Economists are betting that India has seen the back of the impact of its unprecedented cash ban, prompting foreigners to pour in investment that’s crucial to help bridge a widening current account deficit.
Deutsche Bank AG estimates that foreign direct investment touched $37.4 billion April-January, on track to exceed the previous fiscal year’s about $45 billion, with signs of recovery after a plunge late last year as the U.S. prepared to tighten policy and India announced demonetization. Overseas investors’ holdings of Indian stocks and bonds have also picked up, rising more than $8 billion in 2017.
While Asia’s third-largest economy is forecast to grow at one of the fastest paces in the world, Prime Minister Narendra Modi needs this money. Domestic private investment is slumping and the central bank’s shift to a neutral policy stance makes it unlikely to recover soon. Meanwhile U.S. President Donald Trump’s threatened crackdown on immigration risks further slowing service exports and remittances, key revenue earners for India.
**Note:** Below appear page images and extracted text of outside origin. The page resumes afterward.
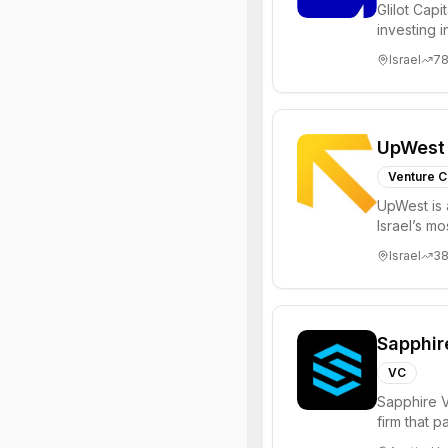
Glilot Capi
investing 
entrepreneu
Israel
7
UpWest
Venture C
UpWest is 
Israel’s m
focused on
Israel
3
Sapphir
VC
Sapphire V
firm that 
funds to he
“India’s current account deficit is being financed in large part by foreign direct investment inflows,” said Shilan Shah, Singapore-based economist at Capital Economics. “This is a positive reflection of Prime Minister Modi’s policies to encourage direct investment, and should make India less vulnerable to shifts in global risk appetite.”
The shortfall in the broadest measure of trade widened to $7.9 billion in October-December from $3.4 billion the previous quarter, data showed last week. However this was smaller than the $12 billion gap estimated in a Bloomberg survey, as a smaller trade deficit offset a drop in service exports and remittances.
Ever since its current account deficit ballooned to a record in 2013, Indian policy makers have been trying to shrink the shortfall and safeguard the economy from global swings. Finance Minister Arun Jaitley in February proposed to get rid of a bureaucratic barrier to FDI and the government says India is now one of the most open economies in the world.
Foreign-exchange reserves jumped $2.7 billion in the week to March 17 — the biggest increase since September 2016 — to $366.7 billion, Reserve Bank of India data showed on Friday. The rise comes amid speculation the central bank has been intervening to mop up dollars and prevent a sharp appreciation in the rupee.
Modi may be comforted by the recent stabilization in global oil prices after a brief rebound, economists say. The goods and services tax, scheduled for July, is expected to simplify compliance, boost revenue and make it much easier to do business in India.
“We expect reforms in the FDI space to continue which, along with the focus on improving ease of doing business conditions and GST implementation should help to sustain the positive momentum in the period ahead,” said Kaushik Das, Mumbai-based senior economist at Deutsche Bank.
India’s $2 trillion economy is forecast to grow 7.1 percent in the year through March, though that may be downgraded once there’s more clarity on the impact of the cash ban. There’s also the risk that food prices will jump in the nation of 1.3 billion as global reflation picks up and the U.S. tightens policy.
For now though, investors are attracted to India’s growth potential and the rupee, which is forecast to earn investors 2.6 percent by March 2018 — including interest — the second-best in Asia after Indonesia’s rupiah.
“We believe this is testament to India’s high growth rate, large potential and ongoing economic reforms,” said Sonal Varma, Singapore-based chief India economist at Nomura Holdings Inc., “We expect this trend to continue.”